═════ Records provided ═════

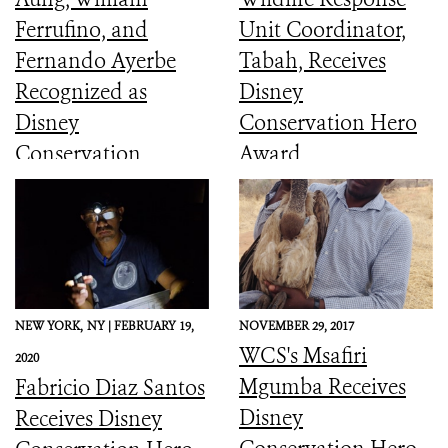
Ferrufino, and
Unit Coordinator,
Fernando Ayerbe
Tabah, Receives
Recognized as
Disney
Disney
Conservation Hero
Conservation
Award
Heroes
NEW YORK,
NY |
FEBRUARY 19,
NOVEMBER 29, 2017
WCS's Msafiri
2020
Mgumba Receives
Fabricio Diaz Santos
Disney
Receives Disney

═════

Problem details —
Pictures don't belong in the copy. Transcribe every record exactly as it appears.

Solution —
Ferrufino, and
Unit Coordinator,
Fernando Ayerbe
Tabah, Receives
Recognized as
Disney
Disney
Conservation Hero
Conservation
Award
Heroes
NEW YORK,
NY |
FEBRUARY 19,
NOVEMBER 29, 2017
WCS's Msafiri
2020
Mgumba Receives
Fabricio Diaz Santos
Disney
Receives Disney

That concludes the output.